Portfolio Hotels and Resorts, the operator of the Ann Arbor Fairfield Inn franchise, provided The Daily with a statement condemning human trafficking and establishing that the company took over management of the hotel in 2013 after the alleged events occurred.

“We take human trafficking with the utmost seriousness and are committed to the training and engagement of our hotel teams … All Fairfield Inn Ann Arbor employees have successfully completed the required Marriott training on preventing human trafficking,” the statement reads.

In an email to The Daily, IHG spokesperson Jacob Hawkins wrote that he is not able to comment on pending litigation, but that IHG is committed to combatting human trafficking in their properties.

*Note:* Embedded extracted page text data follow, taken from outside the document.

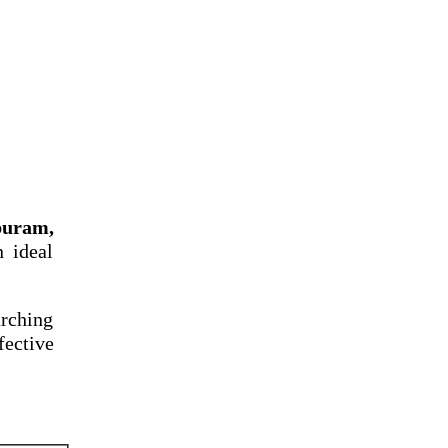
puram,
n ideal
arching
fective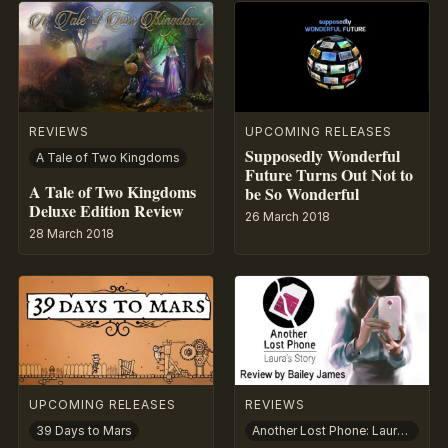
REVIEWS
UPCOMING RELEASES
Supposedly Wonderful
A Tale of Two Kingdoms
Future Turns Out Not to
A Tale of Two Kingdoms
be So Wonderful
Deluxe Edition Review
26 March 2018
28 March 2018
UPCOMING RELEASES
REVIEWS
39 Days to Mars
Another Lost Phone: Laura’s Story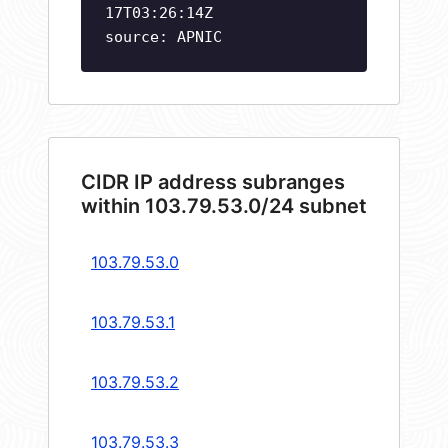
17T03:26:14Z
source: APNIC
CIDR IP address subranges
within 103.79.53.0/24 subnet
103.79.53.0
103.79.53.1
103.79.53.2
103.79.53.3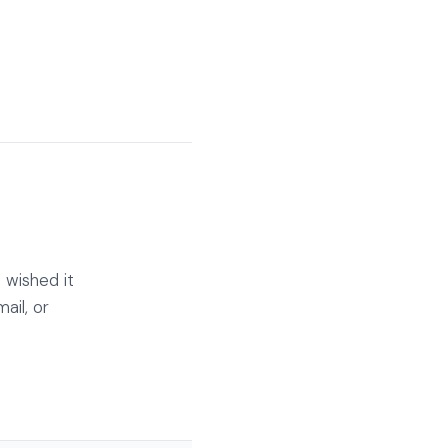
 wished it
ail, or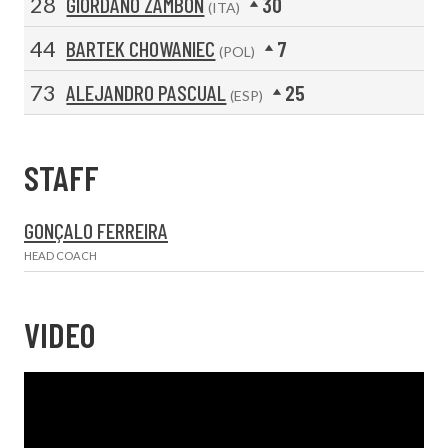
28
GIORDANO ZAMBON
30
(ITA)
44
BARTEK CHOWANIEC
7
(POL)
73
ALEJANDRO PASCUAL
25
(ESP)
STAFF
GONÇALO FERREIRA
HEAD COACH
VIDEO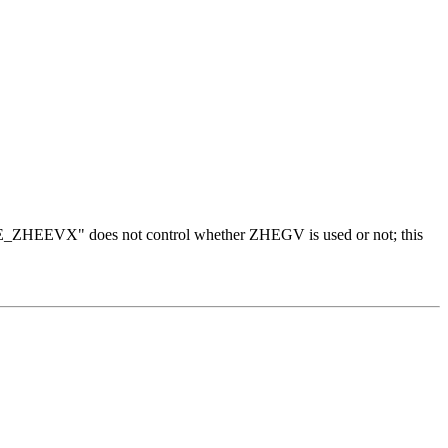
"USE_ZHEEVX" does not control whether ZHEGV is used or not; this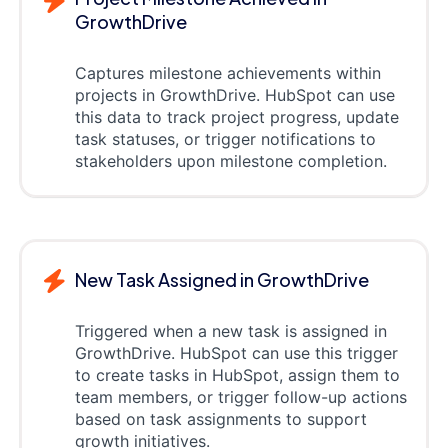
GrowthDrive
Captures milestone achievements within
projects in GrowthDrive. HubSpot can use
this data to track project progress, update
task statuses, or trigger notifications to
stakeholders upon milestone completion.
New Task Assigned in GrowthDrive
Triggered when a new task is assigned in
GrowthDrive. HubSpot can use this trigger
to create tasks in HubSpot, assign them to
team members, or trigger follow-up actions
based on task assignments to support
growth initiatives.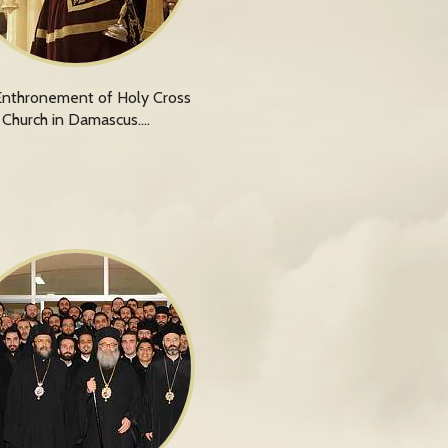
nthronement of Holy Cross
Church in Damascus.…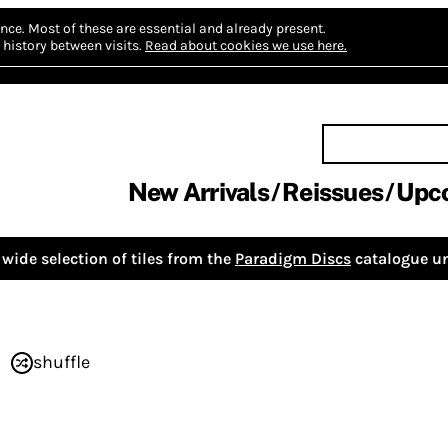
nce.
Most of these are essential and already present.
history between visits.
Read about cookies we use here.
New Arrivals
Reissues
Upc
wide selection of tiles from the
Paradigm Discs
catalogue un
shuffle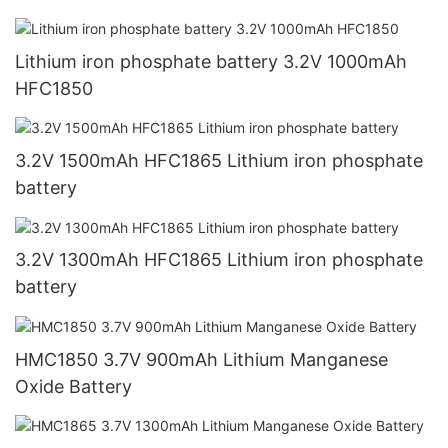
Lithium iron phosphate battery 3.2V 1000mAh
HFC1850
3.2V 1500mAh HFC1865 Lithium iron phosphate
battery
3.2V 1300mAh HFC1865 Lithium iron phosphate
battery
HMC1850 3.7V 900mAh Lithium Manganese
Oxide Battery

“We condemn human trafficking in all forms and are committed to working with hotel owners to fight human trafficking across our industry and in local communities,” Hawkins wrote. “As part of this, we provide mandatory human trafficking prevention training for all IHG-branded hotels in the Americas.”

Marriott International’s counsel did not reply to The Daily’s request for comment.

Ellis stressed the need for more robust trafficking prevention training and believes hotel brands have a responsibility to take steps toward implementing these changes across their franchises.

“If a brand can control thread counts in sheets and the toiletries that go into the bathroom, they can certainly control the way their staff is handling things in each of the individual hotels under that brand,” Ellis said. “We believe that a suit like this can help hold (the industry) accountable for when they did not do that and ensure that more significant protections are put in place in the future.”